Liebe/-r Experte/-in,

Mein Mann und ich sind Ende September aus unserem gemieteten Haus ausgezogen, die Wohnungsabnahme erfolgte am 29.09.09 ohne Beanstandungen.

Kurz zum Verständnis des weiteren Sachverhaltes. Wir hatten quasi zwei Vermieterinnen. Wir wohnten in einem Haus, das mit einer Seite mit dem nebenliegenden aneinandergebaut ist. Nebenan wohnte eine unserer Vermieterinnen, eine ältere Frau (G.), die auch die Miete von uns bekommen hat.

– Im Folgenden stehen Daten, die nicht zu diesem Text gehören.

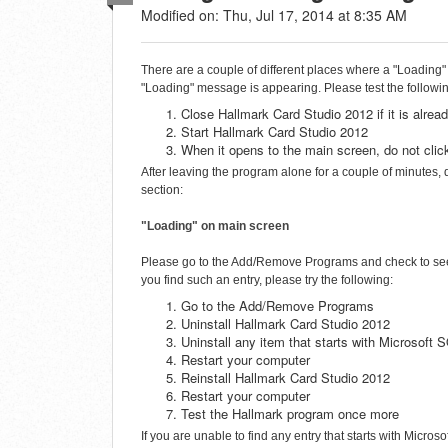
Modified on: Thu, Jul 17, 2014 at 8:35 AM
There are a couple of different places where a "Loading"
"Loading" message is appearing. Please test the followi
Close Hallmark Card Studio 2012 if it is alrea
Start Hallmark Card Studio 2012
When it opens to the main screen, do not clic
After leaving the program alone for a couple of minutes,
section:
"Loading" on main screen
Please go to the Add/Remove Programs and check to see i
you find such an entry, please try the following:
Go to the Add/Remove Programs
Uninstall Hallmark Card Studio 2012
Uninstall any item that starts with Microsof
Restart your computer
Reinstall Hallmark Card Studio 2012
Restart your computer
Test the Hallmark program once more
If you are unable to find any entry that starts with Mic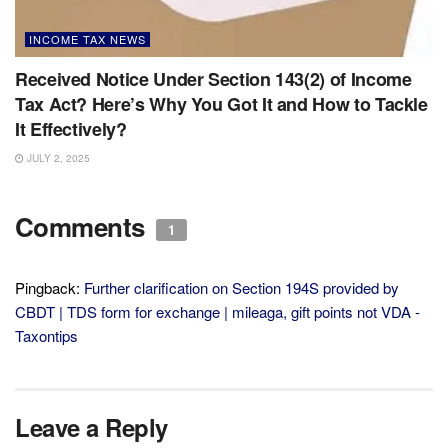
INCOME TAX NEWS
Received Notice Under Section 143(2) of Income
Tax Act? Here’s Why You Got It and How to Tackle
It Effectively?
JULY 2, 2025
Comments
1
Pingback:
Further clarification on Section 194S provided by
CBDT | TDS form for exchange | mileaga, gift points not VDA -
Taxontips
Leave a Reply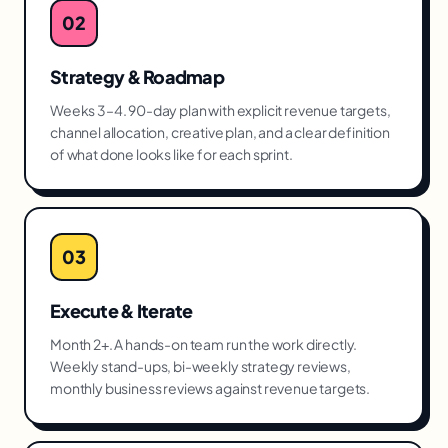
02
Strategy & Roadmap
Weeks 3–4. 90-day plan with explicit revenue targets,
channel allocation, creative plan, and a clear definition
of what done looks like for each sprint.
03
Execute & Iterate
Month 2+. A hands-on team run the work directly.
Weekly stand-ups, bi-weekly strategy reviews,
monthly business reviews against revenue targets.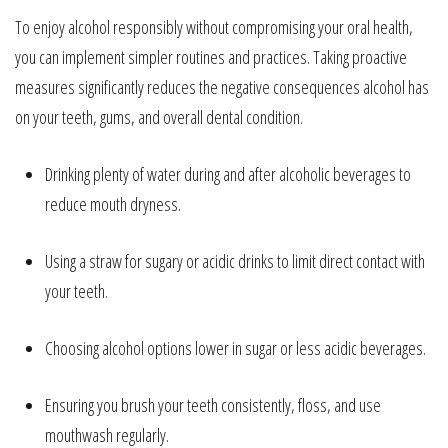
To enjoy alcohol responsibly without compromising your oral health,
you can implement simpler routines and practices. Taking proactive
measures significantly reduces the negative consequences alcohol has
on your teeth, gums, and overall dental condition.
Drinking plenty of water during and after alcoholic beverages to
reduce mouth dryness.
Using a straw for sugary or acidic drinks to limit direct contact with
your teeth.
Choosing alcohol options lower in sugar or less acidic beverages.
Ensuring you brush your teeth consistently, floss, and use
mouthwash regularly.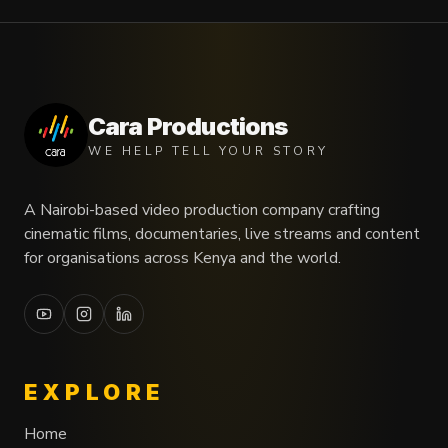
Cara Productions
WE HELP TELL YOUR STORY
A Nairobi-based video production company crafting
cinematic films, documentaries, live streams and content
for organisations across Kenya and the world.
EXPLORE
Home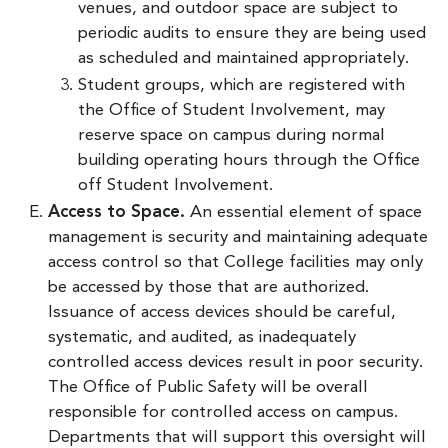
venues, and outdoor space are subject to
periodic audits to ensure they are being used
as scheduled and maintained appropriately.
Student groups, which are registered with
the Office of Student Involvement, may
reserve space on campus during normal
building operating hours through the Office
off Student Involvement.
Access to Space.
An essential element of space
management is security and maintaining adequate
access control so that College facilities may only
be accessed by those that are authorized.
Issuance of access devices should be careful,
systematic, and audited, as inadequately
controlled access devices result in poor security.
The Office of Public Safety will be overall
responsible for controlled access on campus.
Departments that will support this oversight will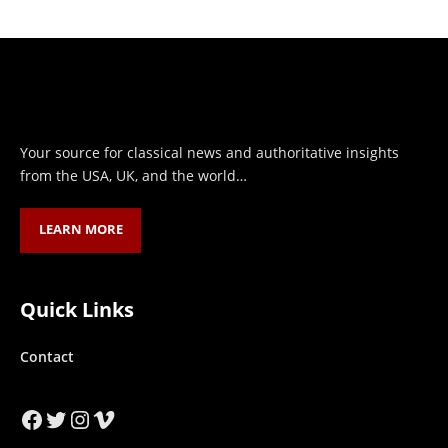
Your source for classical news and authoritative insights
from the USA, UK, and the world…
LEARN MORE
Quick Links
Contact
Facebook
Twitter
Instagram
Vimeo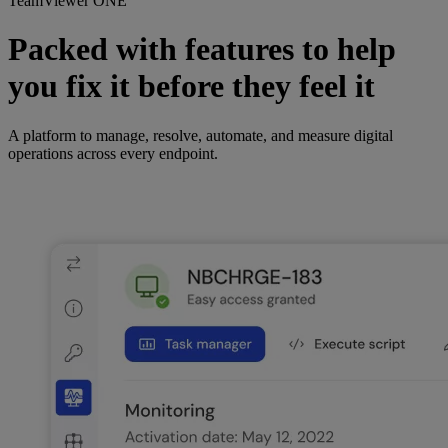
TeamViewer ONE
Packed with features to help
you fix it before they feel it
A platform to manage, resolve, automate, and measure digital
operations across every endpoint.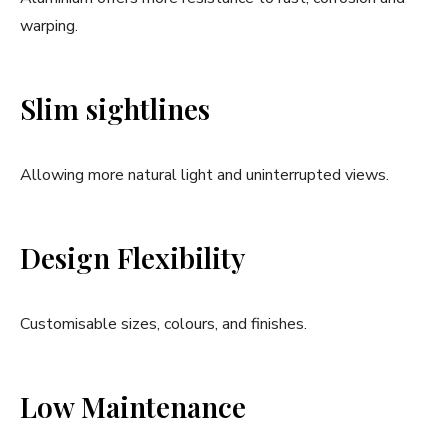
warping.
Slim sightlines
Allowing more natural light and uninterrupted views.
Design Flexibility
Customisable sizes, colours, and finishes.
Low Maintenance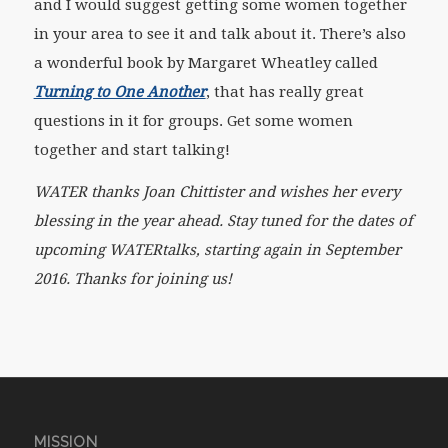
and I would suggest getting some women together
in your area to see it and talk about it. There’s also
a wonderful book by Margaret Wheatley called
Turning to One Another
, that has really great
questions in it for groups. Get some women
together and start talking!
WATER thanks Joan Chittister and wishes her every
blessing in the year ahead. Stay tuned for the dates of
upcoming WATERtalks, starting again in September
2016. Thanks for joining us!
MISSION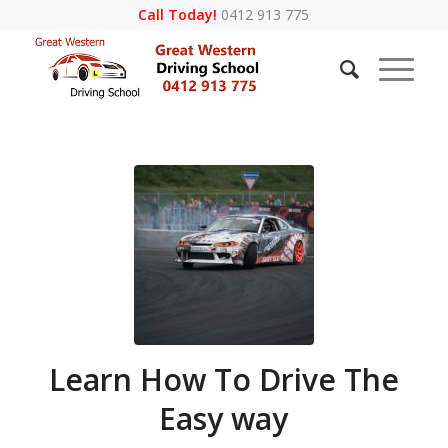
Call Today!
0412 913 775
Learn How To Drive The
Easy way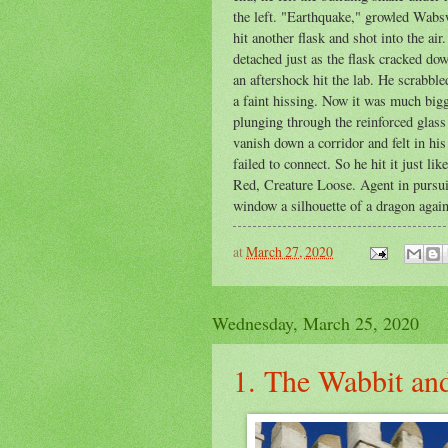
the left. "Earthquake," growled Wabswo
hit another flask and shot into the ai
detached just as the flask cracked d
an aftershock hit the lab. He scrabbl
a faint hissing. Now it was much bigg
plunging through the reinforced glas
vanish down a corridor and felt in hi
failed to connect. So he hit it just 
Red, Creature Loose. Agent in pursuit
window a silhouette of a dragon again
at
March 27, 2020
Wednesday, March 25, 2020
1. The Wabbit and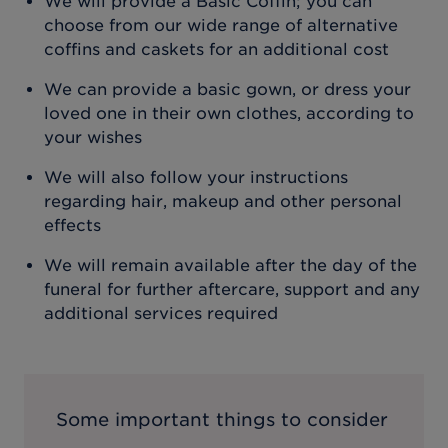
We will provide a Basic Coffin; you can
choose from our wide range of alternative
coffins and caskets for an additional cost
We can provide a basic gown, or dress your
loved one in their own clothes, according to
your wishes
We will also follow your instructions
regarding hair, makeup and other personal
effects
We will remain available after the day of the
funeral for further aftercare, support and any
additional services required
Some important things to consider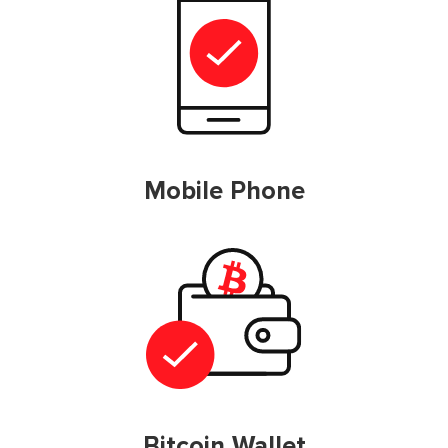
Mobile Phone
Bitcoin Wallet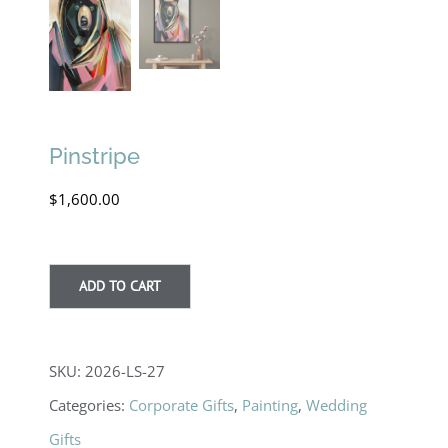
Pinstripe
$
1,600.00
ADD TO CART
SKU:
2026-LS-27
Categories:
Corporate Gifts
,
Painting
,
Wedding
Gifts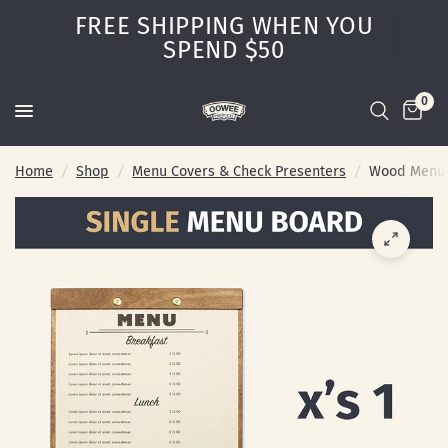
FREE SHIPPING WHEN YOU
SPEND $50
0
Home
/
Shop
/
Menu Covers & Check Presenters
/
Wood Menu B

Unsere andere Vermieterin ist deren Enkelin (C.), die auch offiziell als Vermieterin im Mietvertrag steht. Da sie aber einige Kilometer entfernt wohnt, haben wir alle Angelegenheiten mit G. abgeklärt. Dies hat C.akzeptiert (zwar zähneknirschend aber gut), da sich die beiden, wie wir bereits kurz nach Einzug feststellten, spinnefeind waren, dies ging so weit, daß G., die C. als ihre Erbin eingesetzt, diese wieder enterben wollte. Da wir immer ein sehr gutes Verhältnis zu G. hatten, haben wir immer alles mitbekommen, was sich so abgespielt hat.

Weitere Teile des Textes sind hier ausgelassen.